▶ [Required task A]
In the git maintenance discussion, condense the paragraph beginning "For me, I'd prefer to see" into a short bulleted list that keeps its main points.
▶ [Required task B]
How many lines of the records contain the string "time"? Reply with the number only.

▶ [Extracted text]
--- START ---
One thing I wonder about - now I have to go and make a new crontab
(which is easy) or Task Scheduler task (which is a pain) for every repo,
right?

Is it infeasible to ask for 'git maintenance' to learn something like
'--on /<path-to-repo> --on /<path-to-second-repo>'? Or better yet, some
config like "maintenance.targetRepo = /<path-to-repo>"?

> 
> My config includes all tasks except the 'gc' task. The hourly run is
> over-aggressive, but is sufficient for testing. I'll replace it with daily
> when I feel satisfied.
> 
> Hopefully this direction is seen as a positive one. My goal was to add more
> options for expert users, along with the flexibility to create background
> maintenance via the OS in a later series.
> 
> OUTLINE
> =======
> 
> Patches 1-4 remove some references to the_repository in builtin/gc.c before
> we start depending on code in that builtin.
> 
> Patches 5-7 create the 'git maintenance run' builtin and subcommand as a
> simple shim over 'git gc' and replaces calls to 'git gc --auto' from other
> commands.

For me, I'd prefer to see 'git maintenance run' get bigger and 'git gc
--auto' get smaller or disappear. Is there a plan towards that
direction, or is that out of scope for 'git maintenance run'? Similar
examples I can think of include 'git annotate' and 'git pickaxe'.

> 
> Patches 8-15 create new maintenance tasks. These are the same tasks sent in
> the previous RFC.
> 
> Patches 16-21 create more customization through config and perform other
> polish items.
> 
> FUTURE WORK
> ===========
> 
>  * Add 'start', 'stop', and 'schedule' subcommands to initialize the
>    commands run in the background.
>    
>    
>  * Split the 'gc' builtin into smaller maintenance tasks that are enabled by
>    default, but might have different '--auto' conditions and more config
>    options.

Like I mentioned above, for me, I'd rather just see the 'gc' builtin go
away :)

>    
>    
>  * Replace config like 'gc.writeCommitGraph' and 'fetch.writeCommitGraph'
>    with use of the 'commit-graph' task.
>    
>    
> 
> Thanks, -Stolee
> 
> Derrick Stolee (21):
>   gc: use the_repository less often
>   gc: use repository in too_many_loose_objects()
>   gc: use repo config
>   gc: drop the_repository in log location
>   maintenance: create basic maintenance runner
>   maintenance: add --quiet option
>   maintenance: replace run_auto_gc()
--- END ---
▶ [Data extract]
--- START ---
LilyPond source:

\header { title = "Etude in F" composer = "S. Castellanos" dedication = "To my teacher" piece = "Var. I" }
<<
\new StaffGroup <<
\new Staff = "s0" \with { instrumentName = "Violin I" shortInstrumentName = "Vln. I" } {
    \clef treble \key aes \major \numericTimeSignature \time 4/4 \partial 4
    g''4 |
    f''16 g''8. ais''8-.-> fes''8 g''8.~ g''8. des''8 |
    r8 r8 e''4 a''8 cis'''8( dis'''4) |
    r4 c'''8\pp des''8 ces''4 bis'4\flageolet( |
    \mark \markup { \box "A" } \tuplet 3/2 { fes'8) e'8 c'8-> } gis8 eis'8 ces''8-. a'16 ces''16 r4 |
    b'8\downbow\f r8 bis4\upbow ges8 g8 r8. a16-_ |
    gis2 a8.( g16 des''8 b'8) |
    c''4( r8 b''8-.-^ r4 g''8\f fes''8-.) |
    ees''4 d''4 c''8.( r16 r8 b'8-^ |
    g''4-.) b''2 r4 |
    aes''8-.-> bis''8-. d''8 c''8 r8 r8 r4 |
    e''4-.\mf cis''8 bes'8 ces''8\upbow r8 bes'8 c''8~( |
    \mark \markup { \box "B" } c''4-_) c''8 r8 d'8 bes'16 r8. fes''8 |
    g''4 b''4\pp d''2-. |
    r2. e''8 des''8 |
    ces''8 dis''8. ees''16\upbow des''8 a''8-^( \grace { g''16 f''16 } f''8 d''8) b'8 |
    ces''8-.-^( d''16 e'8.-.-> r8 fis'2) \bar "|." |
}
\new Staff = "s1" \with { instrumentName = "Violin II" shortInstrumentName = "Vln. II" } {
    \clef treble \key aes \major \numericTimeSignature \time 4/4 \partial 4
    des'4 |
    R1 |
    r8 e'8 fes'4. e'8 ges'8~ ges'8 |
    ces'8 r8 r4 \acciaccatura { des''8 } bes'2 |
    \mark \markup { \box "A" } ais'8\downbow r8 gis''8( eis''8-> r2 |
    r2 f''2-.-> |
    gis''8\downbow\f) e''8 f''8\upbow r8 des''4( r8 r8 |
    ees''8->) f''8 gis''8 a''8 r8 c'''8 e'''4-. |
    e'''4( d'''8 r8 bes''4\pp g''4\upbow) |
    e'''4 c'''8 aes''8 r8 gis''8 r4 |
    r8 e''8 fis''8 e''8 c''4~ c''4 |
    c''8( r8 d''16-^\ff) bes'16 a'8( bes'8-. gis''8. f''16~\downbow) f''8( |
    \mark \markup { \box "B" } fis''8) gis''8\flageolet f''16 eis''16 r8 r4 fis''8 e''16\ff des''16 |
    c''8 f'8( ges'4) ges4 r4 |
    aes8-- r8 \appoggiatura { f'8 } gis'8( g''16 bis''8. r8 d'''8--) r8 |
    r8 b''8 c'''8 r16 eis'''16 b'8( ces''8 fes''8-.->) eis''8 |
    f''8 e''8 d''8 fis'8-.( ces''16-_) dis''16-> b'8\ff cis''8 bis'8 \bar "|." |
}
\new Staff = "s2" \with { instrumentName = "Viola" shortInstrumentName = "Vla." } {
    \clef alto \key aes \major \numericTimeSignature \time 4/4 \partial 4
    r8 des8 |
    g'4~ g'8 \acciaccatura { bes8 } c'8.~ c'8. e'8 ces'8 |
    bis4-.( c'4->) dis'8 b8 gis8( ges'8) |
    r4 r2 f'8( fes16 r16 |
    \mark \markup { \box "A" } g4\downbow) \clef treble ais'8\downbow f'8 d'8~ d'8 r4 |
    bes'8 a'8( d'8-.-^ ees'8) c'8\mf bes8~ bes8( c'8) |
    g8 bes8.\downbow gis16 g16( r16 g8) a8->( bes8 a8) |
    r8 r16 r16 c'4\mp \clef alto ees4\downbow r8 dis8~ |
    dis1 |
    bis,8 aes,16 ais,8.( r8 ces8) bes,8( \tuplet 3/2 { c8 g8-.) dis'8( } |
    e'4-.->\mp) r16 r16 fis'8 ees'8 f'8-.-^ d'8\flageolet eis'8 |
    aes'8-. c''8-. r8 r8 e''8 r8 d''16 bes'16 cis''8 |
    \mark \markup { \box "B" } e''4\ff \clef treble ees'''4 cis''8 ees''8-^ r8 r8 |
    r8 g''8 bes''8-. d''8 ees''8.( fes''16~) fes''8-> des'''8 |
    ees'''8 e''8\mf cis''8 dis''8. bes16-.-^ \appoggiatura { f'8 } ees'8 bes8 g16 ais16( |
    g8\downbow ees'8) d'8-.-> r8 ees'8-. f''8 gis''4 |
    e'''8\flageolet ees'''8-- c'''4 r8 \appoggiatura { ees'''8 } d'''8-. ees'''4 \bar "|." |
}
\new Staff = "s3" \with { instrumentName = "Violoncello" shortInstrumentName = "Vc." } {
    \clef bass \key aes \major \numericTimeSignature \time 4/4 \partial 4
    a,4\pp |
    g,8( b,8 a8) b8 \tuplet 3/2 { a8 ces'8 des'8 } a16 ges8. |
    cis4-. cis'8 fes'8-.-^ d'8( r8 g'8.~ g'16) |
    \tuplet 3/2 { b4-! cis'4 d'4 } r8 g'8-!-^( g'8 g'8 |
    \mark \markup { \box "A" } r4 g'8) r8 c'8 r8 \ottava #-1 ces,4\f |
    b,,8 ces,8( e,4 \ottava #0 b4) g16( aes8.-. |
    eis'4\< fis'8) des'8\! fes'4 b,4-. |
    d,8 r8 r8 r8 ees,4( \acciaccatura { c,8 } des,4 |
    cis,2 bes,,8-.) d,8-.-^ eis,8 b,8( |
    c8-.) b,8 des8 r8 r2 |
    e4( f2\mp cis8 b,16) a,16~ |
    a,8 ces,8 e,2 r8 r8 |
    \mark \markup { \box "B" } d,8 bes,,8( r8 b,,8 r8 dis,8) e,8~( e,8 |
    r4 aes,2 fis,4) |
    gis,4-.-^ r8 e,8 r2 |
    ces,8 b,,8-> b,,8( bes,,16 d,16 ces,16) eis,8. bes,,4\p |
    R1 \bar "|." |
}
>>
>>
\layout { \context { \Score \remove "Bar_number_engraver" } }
--- END ---
▶ [Exercise result A]
- The writer wants 'git maintenance run' to grow and 'git gc --auto' to shrink or go away.
- They ask whether that is planned or outside the scope of 'git maintenance run'.
- They name 'git annotate' and 'git pickaxe' as similar cases.

▶ [Exercise result B]
4